O setor agropecuário brasileiro deverá fechar o ano com saldo comercial positivo de US$ 15,95 bilhões 

      
19 de Dezembro de 2002
 
O setor agropecuário brasileiro deverá fechar o ano com saldo comercial positivo de US$ 15,95 bilhões, alta de 8,2% sobre o superávit de US$ 14,732 bilhões registrado em 2001. 
 
A projeção é da Confederação da Agricultura e Pecuária do Brasil (CNA), que estima um volume de US$ 20,3 bilhões de exportações e de US$ 4,35 bilhões em importações do setor este ano. Em 2001, a agropecuária nacional realizou exportações de US$ 19,132 bilhões e importações de US$ 4,4 bilhões.

      As projeções foram preparadas a partir dos negócios do setor já realizados entre janeiro e novembro, que apresentam superávit de US$ 15,27 bilhões na balança comercial do agronegócios, em crescimento de 7,61% na comparação com os resultados de igual período de 2001. Entre janeiro e novembro deste ano, as exportações do agronegócio somaram US$ 19,25 bilhões (crescimento de 5,67% na comparação com igual período de 2001) e as importações chegaram a US$ 3,97 bilhões (queda de 1,2% em relação a 2001).

      A desvalorização do real foi o principal fator a impulsionar exportações e retrair importações, apesar de o superávit agropecuário ter enfrentado problemas como a queda dos preços internacionais em carnes, disse Paulo Sérgio Mustefaga, assessor da CNA.

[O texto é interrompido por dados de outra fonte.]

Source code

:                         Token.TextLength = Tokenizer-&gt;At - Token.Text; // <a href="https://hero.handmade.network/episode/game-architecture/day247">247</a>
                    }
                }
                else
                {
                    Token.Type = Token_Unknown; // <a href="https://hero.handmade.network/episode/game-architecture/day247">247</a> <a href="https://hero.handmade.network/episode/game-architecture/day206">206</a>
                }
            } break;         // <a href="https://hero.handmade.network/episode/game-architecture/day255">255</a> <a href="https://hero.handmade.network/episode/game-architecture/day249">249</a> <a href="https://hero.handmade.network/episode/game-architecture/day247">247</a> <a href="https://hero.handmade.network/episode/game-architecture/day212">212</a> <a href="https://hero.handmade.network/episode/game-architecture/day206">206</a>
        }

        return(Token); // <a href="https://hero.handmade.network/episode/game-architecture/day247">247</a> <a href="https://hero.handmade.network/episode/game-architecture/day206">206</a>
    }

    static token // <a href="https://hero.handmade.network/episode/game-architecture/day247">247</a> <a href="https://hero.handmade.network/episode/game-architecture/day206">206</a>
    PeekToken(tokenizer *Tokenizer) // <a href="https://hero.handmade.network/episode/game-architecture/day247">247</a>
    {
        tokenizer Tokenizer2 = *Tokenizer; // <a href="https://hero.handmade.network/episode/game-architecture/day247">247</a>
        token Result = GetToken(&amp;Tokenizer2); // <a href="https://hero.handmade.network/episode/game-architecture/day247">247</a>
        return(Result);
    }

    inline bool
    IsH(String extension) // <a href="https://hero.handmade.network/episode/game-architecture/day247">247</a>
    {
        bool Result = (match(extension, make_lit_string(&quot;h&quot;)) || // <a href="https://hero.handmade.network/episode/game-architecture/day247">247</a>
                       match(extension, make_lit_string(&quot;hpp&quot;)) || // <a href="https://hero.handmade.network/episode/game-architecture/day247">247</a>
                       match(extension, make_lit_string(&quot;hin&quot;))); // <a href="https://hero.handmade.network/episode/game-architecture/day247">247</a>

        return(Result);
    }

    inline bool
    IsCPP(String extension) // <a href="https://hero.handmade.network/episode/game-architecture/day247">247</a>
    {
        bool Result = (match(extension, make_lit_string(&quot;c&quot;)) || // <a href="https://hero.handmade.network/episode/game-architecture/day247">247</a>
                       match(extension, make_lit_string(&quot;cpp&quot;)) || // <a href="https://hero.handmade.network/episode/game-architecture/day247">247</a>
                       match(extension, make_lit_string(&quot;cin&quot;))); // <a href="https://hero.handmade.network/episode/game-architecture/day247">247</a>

      O destaque nas exportações foi a soja. O setor já remeteu ao exterior US$ 5,668 bilhões, crescimento de 13,2% na comparação com as exportações de US$ 5,01 bilhões no mesmo período de 2001. "O total de exportações do setor de soja devem chegar a US$ 5,9 bilhões", diz Pernambuco.

      No acumulado entre janeiro e novembro, as exportações do setor agropecuário envolveram o correspondente a 52,812 milhões de toneladas, alta de 10,92%. O preço médio dos produtos exportados, porém, caiu 5,4%, para US$ 324,81. Ou seja, foi preciso ampliar os volumes para compensar as perdas com a queda dos preços. A carne suína apresentou valor médio por tonelada, este ano, de US$ 1,067 mil; contra US$ 1,414 mil, no ano passado. Soja, laranja e cacau foram as exceções.